AFTER being awarded Wellington Shire's community group of the year for 2017, Sale's Monday Tucker program has big plans for the year ahead.
Started by Sale Central Rotary Club in 2012, the weekly event feeds about 70 people every Monday night.
Anyone is welcome, with a free hot meal cooked up by volunteers, fresh fruit, and good company.
Organiser Andrew Bradley said all sorts of people showed up, including young families, disadvantaged youth, widowers and widows.
"It seems like a simple thing, just to cook up a meal for people, but it seems to capture everyone's interest," he said.
"We don't delve into their backgrounds, we're really working to make this a safe space for them where they're not judged."
Michael Page, another organiser, said it was important to provide support for vulnerable people, and this was a direct way to make an impact.
"We've solicited all the agencies, social workers at the hospital, clinics, police, they all refer people to come down," he said.
"We've had kids come up wanting to know what 'these' are, meaning carrots or potatoes. "
Mr Bradley said Monday Tucker was sometimes the first time children had sat a table with cutlery and plates, and was a good way to teach table manners.
"I'll never forget, once we had a little girl, we had some strawberries donated to us, and one of our volunteers cut them up, and we made strawberries and cream for dessert, and the little girl came up, she ate all the cream and left the strawberries. She said "they didn't taste like strawberries," because they're used to strawberry flavouring," he said.

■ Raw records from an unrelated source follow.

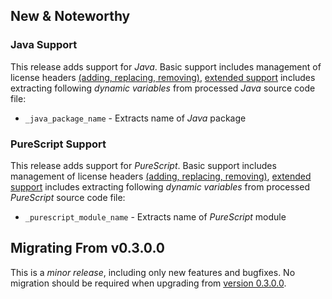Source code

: ## New & Noteworthy

### Java Support
This release adds support for _Java_. Basic support includes management of license headers [(adding, replacing, removing)][rel:running-headroom], [extended support][rel:extended-functionality] includes extracting following _dynamic variables_ from processed _Java_ source code file:

- `_java_package_name` - Extracts name of _Java_ package 

### PureScript Support
This release adds support for _PureScript_. Basic support includes management of license headers [(adding, replacing, removing)][rel:running-headroom], [extended support][rel:extended-functionality] includes extracting following _dynamic variables_ from processed _PureScript_ source code file:

- `_purescript_module_name` - Extracts name of _PureScript_ module 

## Migrating From v0.3.0.0
This is a _minor release_, including only new features and bugfixes. No migration should be required when upgrading from [version 0.3.0.0][doc:v0.3.0.0].


[doc:v0.3.0.0]: https://doc.norcane.com/headroom/v0.3.0.0/
[rel:extended-functionality]: documentation/extended-functionality.md
[rel:running-headroom]: documentation/running-headroom.md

Every week, food is donated from the community, and from Second Bite, which distributes supermarket produce that is close to its sell-by date to charities across Victoria.
A team of volunteers then prepares meals for anyone who walks in the door at the Memorial Hall.
While Mr Bradley and Mr Page are Rotarians, both are keen to encourage the community to take ownership of Monday Tucker, so the club can start doing even more.
The SEED community garden project, near Lake Guyatt, has already received $10,000 in federal funding and youth camp initiatives for kids from difficult family environments are being planned.
"The club is keen to do something in the family violence area, so we took some of their ideas back to the police and they gave feedback on the gaps they find," Mr Bradley said.
"A lot (of youth) come to Monday Tucker and have other problems, and eight times out of 10 it's because they've had a rough family background."
"We used to run a program called GoYouth, taking kids up to Licola, we focused on kids with low self-esteem and confidence to build up their leadership skills," Mr Page said.
"At one of the meetings, police indicated they're very concerned, because they're getting a lot of family violence cases from kids in grade six or even grade five, so we're in the process of reprogramming that program, so principals can select kids that they know who are having trouble at home."
Another proposal is the Wild4 program, where youths who have run into trouble with the police, and may be close to incarceration, are taken to the High Country for a week of activities and hiking.
"They did one just prior to Christmas, and there's indications that those kids have gone back to TAFE or schooling, one joined the Army Cadets," Mr Page said.
Monday Tucker runs every Monday from 5pm at the Sale Memorial Hall's supper room, and is open to anyone.
To volunteer, phone Sale Central Rotary Club on 0458 006 040, or 0412 331 946 (volunteers must hold a Working with Children Check).
"If you want to come, show up, and we'll give you something to eat," Mr Bradley said.